Lets filter for all the rows of data that contain some words of interest. We use the `product_title` and `review_body` fields for this. We then tokenized these fields in the filtered dataframe to find out the number of words in these fields.

In [25]:
%%time
import re
topic_regex = r"(?i)nature|health|fitness|consciousness|diet|exercise"
q = (
        df_pl_reviews
        .lazy()
        .filter(
          pl.col('product_title').str.contains(topic_regex) |
            pl.col('review_body').str.contains(topic_regex)
        )
        .with_columns(pl.col("product_title").str.split(by=" ").suffix('_tokens'))
        .with_columns(pl.col("review_body").str.split(by=" ").suffix('_tokens'))
        .select(
            pl.col("review_date"),
            pl.col("year"),
            pl.col("product_title"),
            pl.col("product_title_tokens"),            
            pl.col("product_title_tokens").arr.lengths().suffix("_length"),            
            pl.col("review_body"),
            pl.col("review_body_tokens"),
            pl.col("review_body_tokens").arr.lengths().suffix("_length"),
            pl.col("star_rating"),
            pl.col("total_votes")
        )
    )
df_result = q.collect()
print(f"shape of result dataframe = {df_result.shape}")
df_result.head()

shape of result dataframe = (133784, 10)
CPU times: user 3.52 s, sys: 833 ms, total: 4.35 s
Wall time: 3.73 s


review_date,year,product_title,product_title_tokens,product_title_tokens_length,review_body,review_body_tokens,review_body_tokens_length,star_rating,total_votes
date,i32,str,list[str],u32,str,list[str],u32,i32,i32
2015-05-02,2015,"""Standing Qigon…","[""Standing"", ""Qigong"", … ""Zhuang""]",10,"""After attendin…","[""After"", ""attending"", … ""it.""]",159,5,10
2015-05-02,2015,"""Hyacinth Girls…","[""Hyacinth"", ""Girls:"", … ""Novel""]",4,"""Rebecca, a den…","[""Rebecca,"", ""a"", … ""Girls.&#34;""]",316,4,0
2012-06-29,2012,"""The Missionary…","[""The"", ""Missionary"", … ""Practice""]",9,"""This book was …","[""This"", ""book"", … ""section.""]",548,4,7
2012-06-29,2012,"""Wheat Belly: L…","[""Wheat"", ""Belly:"", … ""Health""]",15,"""This is an exc…","[""This"", ""is"", … ""off!""]",125,5,1
2012-06-29,2012,"""Consciousness …","[""Consciousness"", ""Beyond"", … ""Experience""]",9,"""Consciousness …","[""Consciousness"", ""Beyond"", … ""Spirit""]",506,5,0


Now we exclude the stopwords (using the `stopwords` list from NLTK) and then create a count of words using the tokenized `product_title_token` field.

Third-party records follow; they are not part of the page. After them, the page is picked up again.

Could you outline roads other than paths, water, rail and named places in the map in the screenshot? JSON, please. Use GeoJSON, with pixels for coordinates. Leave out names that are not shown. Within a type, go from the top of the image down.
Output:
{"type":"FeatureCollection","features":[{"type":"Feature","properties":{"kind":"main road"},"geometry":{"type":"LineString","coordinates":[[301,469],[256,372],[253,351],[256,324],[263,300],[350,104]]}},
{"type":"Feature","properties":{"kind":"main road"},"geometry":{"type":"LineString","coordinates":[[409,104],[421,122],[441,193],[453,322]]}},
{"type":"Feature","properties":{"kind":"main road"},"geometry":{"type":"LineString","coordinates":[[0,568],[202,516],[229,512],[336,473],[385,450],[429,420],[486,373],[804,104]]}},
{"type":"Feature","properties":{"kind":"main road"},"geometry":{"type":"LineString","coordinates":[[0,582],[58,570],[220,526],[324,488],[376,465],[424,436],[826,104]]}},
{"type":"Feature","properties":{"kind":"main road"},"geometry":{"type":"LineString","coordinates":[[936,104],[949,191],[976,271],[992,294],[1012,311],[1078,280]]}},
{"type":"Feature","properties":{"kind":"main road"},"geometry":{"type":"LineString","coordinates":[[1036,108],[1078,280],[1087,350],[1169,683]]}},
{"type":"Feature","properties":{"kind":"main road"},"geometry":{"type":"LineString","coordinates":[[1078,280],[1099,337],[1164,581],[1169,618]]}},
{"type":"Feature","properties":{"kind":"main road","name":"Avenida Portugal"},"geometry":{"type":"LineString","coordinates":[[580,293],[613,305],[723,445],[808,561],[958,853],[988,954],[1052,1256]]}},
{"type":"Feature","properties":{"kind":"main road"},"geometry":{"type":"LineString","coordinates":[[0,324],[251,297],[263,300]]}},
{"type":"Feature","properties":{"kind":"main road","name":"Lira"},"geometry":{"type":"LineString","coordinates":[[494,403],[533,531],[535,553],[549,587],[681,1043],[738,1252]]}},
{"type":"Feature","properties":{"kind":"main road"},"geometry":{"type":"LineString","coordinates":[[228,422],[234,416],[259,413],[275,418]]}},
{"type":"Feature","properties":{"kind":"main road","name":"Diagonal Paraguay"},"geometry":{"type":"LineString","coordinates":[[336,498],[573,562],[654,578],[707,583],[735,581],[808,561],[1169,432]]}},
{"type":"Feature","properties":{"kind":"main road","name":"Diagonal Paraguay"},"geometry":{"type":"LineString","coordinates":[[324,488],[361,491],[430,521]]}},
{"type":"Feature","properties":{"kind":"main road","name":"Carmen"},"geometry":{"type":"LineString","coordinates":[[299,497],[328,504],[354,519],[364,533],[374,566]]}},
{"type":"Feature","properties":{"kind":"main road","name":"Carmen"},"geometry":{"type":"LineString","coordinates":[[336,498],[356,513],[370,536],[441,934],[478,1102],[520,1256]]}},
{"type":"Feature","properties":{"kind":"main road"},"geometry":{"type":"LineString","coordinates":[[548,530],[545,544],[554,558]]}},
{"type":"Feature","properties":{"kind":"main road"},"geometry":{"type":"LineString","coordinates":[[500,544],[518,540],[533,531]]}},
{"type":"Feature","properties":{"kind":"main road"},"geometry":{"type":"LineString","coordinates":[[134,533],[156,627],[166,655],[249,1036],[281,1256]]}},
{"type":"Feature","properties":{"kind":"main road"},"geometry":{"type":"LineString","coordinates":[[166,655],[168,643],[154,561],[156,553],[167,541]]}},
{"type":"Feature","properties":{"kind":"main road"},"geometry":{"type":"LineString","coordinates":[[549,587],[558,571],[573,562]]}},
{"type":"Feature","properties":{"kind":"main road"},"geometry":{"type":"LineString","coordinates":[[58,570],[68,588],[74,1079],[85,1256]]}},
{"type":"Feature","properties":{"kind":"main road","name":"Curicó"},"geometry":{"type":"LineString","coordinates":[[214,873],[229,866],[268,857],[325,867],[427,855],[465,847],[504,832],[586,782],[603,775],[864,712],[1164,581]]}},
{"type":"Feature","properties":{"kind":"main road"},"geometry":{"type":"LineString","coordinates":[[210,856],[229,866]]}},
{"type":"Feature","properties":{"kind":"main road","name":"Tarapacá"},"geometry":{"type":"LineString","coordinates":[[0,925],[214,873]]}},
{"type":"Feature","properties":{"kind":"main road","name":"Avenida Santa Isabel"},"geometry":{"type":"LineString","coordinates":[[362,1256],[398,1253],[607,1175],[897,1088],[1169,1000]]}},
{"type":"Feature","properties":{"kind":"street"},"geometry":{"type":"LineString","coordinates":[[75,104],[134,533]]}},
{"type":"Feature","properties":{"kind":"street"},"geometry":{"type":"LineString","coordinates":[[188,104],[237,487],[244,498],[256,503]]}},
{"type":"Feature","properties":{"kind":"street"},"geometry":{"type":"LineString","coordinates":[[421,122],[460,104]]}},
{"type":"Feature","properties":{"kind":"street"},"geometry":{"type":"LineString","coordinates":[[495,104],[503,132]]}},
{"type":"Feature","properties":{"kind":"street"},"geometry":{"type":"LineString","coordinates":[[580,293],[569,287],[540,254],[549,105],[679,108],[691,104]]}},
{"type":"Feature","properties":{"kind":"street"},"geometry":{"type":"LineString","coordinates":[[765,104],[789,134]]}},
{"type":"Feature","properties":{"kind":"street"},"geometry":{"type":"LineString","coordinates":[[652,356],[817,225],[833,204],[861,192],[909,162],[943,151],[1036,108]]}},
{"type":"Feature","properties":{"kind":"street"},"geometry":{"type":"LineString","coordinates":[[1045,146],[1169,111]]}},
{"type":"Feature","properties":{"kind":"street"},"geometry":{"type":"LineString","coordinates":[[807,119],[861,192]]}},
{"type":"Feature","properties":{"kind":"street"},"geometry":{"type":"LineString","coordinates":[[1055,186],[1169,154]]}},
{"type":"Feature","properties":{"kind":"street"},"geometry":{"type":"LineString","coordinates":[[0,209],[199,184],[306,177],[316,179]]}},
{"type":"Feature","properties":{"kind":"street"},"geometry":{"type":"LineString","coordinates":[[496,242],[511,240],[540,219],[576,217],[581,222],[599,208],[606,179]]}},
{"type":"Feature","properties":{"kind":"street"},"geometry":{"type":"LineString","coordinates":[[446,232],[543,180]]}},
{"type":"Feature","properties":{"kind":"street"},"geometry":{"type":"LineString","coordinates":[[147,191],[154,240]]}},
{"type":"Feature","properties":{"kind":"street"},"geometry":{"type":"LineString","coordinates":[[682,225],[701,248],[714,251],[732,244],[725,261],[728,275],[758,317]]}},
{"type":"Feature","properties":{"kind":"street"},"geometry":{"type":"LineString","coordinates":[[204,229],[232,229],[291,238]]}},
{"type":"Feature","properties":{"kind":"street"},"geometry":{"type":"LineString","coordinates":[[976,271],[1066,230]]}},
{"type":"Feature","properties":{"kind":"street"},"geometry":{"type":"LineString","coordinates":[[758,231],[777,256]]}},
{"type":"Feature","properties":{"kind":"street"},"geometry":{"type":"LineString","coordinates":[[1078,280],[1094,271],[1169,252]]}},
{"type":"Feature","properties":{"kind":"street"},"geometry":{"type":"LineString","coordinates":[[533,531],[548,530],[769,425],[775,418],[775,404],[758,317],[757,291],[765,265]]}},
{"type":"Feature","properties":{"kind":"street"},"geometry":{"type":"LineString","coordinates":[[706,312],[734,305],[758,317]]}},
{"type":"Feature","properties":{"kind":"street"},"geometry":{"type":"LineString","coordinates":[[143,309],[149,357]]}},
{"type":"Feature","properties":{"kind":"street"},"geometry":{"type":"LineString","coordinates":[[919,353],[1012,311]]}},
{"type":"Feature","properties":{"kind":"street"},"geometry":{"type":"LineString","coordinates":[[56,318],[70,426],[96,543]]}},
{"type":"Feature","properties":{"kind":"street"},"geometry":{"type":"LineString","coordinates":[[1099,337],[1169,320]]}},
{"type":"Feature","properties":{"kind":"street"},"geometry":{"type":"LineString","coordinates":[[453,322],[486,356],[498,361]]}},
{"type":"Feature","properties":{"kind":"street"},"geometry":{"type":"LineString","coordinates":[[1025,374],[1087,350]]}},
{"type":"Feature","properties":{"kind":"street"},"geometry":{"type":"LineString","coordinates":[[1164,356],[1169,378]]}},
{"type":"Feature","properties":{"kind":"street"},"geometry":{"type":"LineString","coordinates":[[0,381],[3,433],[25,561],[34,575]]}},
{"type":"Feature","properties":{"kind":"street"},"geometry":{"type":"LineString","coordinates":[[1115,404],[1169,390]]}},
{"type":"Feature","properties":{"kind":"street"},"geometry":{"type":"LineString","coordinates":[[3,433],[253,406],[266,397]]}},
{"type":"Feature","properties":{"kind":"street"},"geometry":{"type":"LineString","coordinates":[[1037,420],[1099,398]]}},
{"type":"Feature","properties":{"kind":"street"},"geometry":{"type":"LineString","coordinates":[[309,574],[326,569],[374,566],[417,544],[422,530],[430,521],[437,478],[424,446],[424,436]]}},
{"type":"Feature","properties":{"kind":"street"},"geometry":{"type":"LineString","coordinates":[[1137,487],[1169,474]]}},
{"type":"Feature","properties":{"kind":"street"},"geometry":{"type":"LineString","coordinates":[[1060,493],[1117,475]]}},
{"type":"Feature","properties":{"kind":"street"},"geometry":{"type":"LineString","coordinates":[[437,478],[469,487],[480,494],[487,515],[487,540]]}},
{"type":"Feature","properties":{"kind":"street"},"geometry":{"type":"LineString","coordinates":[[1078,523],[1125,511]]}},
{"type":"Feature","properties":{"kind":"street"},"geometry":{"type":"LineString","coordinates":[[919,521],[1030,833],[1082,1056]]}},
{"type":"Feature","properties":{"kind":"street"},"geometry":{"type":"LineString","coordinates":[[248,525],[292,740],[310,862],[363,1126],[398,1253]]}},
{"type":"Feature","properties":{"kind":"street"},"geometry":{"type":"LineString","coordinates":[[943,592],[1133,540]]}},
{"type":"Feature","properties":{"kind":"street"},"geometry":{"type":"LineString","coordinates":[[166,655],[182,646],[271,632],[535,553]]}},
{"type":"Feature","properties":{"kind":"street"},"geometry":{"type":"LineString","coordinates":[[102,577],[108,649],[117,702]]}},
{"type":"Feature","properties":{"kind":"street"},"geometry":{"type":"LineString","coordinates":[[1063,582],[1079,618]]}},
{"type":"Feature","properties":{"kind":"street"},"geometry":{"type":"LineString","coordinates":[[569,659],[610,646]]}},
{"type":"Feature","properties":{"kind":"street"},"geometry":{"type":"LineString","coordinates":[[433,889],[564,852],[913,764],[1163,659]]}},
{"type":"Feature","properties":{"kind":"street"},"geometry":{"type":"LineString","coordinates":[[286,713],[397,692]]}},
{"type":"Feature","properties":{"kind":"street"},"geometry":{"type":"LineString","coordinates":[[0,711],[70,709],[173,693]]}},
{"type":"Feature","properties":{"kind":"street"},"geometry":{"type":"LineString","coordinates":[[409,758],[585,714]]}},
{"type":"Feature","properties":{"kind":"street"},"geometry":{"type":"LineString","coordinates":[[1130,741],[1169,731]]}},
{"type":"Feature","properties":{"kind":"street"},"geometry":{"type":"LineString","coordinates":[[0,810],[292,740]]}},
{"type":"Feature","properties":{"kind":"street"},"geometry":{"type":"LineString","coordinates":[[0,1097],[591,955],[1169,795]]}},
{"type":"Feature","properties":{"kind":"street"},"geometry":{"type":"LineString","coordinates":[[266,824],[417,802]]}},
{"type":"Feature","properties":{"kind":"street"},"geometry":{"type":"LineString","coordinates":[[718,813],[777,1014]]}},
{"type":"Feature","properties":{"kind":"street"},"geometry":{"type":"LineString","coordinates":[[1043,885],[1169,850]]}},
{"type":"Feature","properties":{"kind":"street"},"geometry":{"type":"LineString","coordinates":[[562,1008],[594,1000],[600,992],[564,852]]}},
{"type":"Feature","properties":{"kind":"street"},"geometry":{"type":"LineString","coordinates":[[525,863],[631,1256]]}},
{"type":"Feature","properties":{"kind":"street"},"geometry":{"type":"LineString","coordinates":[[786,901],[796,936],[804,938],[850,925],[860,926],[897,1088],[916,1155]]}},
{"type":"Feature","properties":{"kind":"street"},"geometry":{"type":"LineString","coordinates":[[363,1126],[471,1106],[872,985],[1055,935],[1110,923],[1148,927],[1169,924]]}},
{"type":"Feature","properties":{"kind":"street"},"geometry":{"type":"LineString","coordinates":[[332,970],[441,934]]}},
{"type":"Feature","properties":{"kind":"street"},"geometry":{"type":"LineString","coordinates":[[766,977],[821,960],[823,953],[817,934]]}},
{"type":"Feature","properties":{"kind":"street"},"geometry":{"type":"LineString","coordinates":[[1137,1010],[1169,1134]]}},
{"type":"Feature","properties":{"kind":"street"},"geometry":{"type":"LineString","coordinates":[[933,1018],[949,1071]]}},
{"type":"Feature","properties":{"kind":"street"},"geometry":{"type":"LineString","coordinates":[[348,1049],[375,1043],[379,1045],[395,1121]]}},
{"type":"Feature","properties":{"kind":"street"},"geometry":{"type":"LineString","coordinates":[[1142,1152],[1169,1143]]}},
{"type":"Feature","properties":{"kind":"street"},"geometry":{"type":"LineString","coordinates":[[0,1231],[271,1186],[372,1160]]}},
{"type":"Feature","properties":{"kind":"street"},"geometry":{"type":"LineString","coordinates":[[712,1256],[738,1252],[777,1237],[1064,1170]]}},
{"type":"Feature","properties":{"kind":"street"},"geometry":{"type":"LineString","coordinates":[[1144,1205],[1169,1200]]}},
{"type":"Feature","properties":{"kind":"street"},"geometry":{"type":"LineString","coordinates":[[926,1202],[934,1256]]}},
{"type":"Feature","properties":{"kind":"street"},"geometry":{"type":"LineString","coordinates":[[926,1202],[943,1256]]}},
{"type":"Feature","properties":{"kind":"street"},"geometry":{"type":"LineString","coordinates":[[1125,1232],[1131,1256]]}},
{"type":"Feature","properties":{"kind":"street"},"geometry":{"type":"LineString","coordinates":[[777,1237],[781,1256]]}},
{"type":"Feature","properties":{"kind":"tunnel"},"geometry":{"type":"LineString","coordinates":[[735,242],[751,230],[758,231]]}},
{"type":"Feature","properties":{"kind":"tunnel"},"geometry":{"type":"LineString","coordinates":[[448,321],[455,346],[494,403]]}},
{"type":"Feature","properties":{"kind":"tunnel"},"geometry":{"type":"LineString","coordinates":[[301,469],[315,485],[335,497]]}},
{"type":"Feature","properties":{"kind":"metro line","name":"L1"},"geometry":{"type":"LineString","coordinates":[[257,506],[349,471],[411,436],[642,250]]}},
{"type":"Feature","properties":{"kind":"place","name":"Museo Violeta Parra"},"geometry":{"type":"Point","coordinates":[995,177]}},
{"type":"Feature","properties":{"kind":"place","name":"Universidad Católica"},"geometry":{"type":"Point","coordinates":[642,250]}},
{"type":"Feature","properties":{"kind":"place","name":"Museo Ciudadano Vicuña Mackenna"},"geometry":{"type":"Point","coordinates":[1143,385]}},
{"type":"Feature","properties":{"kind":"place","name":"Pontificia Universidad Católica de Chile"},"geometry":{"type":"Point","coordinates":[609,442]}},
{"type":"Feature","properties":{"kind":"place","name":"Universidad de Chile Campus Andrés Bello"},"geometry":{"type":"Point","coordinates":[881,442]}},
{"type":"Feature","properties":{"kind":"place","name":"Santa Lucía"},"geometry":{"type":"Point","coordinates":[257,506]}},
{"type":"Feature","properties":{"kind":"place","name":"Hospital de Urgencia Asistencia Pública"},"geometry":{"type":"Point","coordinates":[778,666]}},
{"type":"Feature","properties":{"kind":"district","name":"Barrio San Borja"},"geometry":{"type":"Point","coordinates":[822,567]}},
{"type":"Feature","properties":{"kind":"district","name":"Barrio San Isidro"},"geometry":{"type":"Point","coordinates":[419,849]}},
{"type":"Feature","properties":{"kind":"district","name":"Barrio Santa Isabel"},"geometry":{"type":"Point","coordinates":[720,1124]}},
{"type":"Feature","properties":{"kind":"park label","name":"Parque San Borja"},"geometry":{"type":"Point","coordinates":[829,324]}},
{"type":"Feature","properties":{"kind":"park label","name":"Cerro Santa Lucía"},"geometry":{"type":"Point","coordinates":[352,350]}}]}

We use the `explode` function to convert the token list into a rows.

In [26]:
%%time
q = (
    df_pl_reviews
    .sample(fraction=1)
    .lazy()        
    .filter(
          pl.col('product_title').str.contains(topic_regex) |
            pl.col('review_body').str.contains(topic_regex)
    )    
    .with_columns(pl.col("product_title").str.split(by=" ").suffix('_tokens'))
    .explode("product_title_tokens")
    .with_columns(pl.col("product_title_tokens").str.to_lowercase())
    .filter(pl.col("product_title_tokens").is_in(stopwords).is_not())
    .groupby(["product_title_tokens"])
        .agg(
         [
            pl.count(),            
         ]
        )
         .sort(["count"], descending=True)
)
q.collect()

CPU times: user 8.93 s, sys: 12.9 s, total: 21.8 s
Wall time: 9.68 s


product_title_tokens,count
str,u32
"""health""",11466
"""guide""",9649
"""healthy""",6632
"""life""",6230
"""&""",6226
"""diet""",5672
"""lose""",5369
"""recipes""",5348
"""weight""",5183
"""new""",4189


---

## Conclusion

Polars is still faster than Pandas 2.0 and allows us to write expressive code that can be optimized.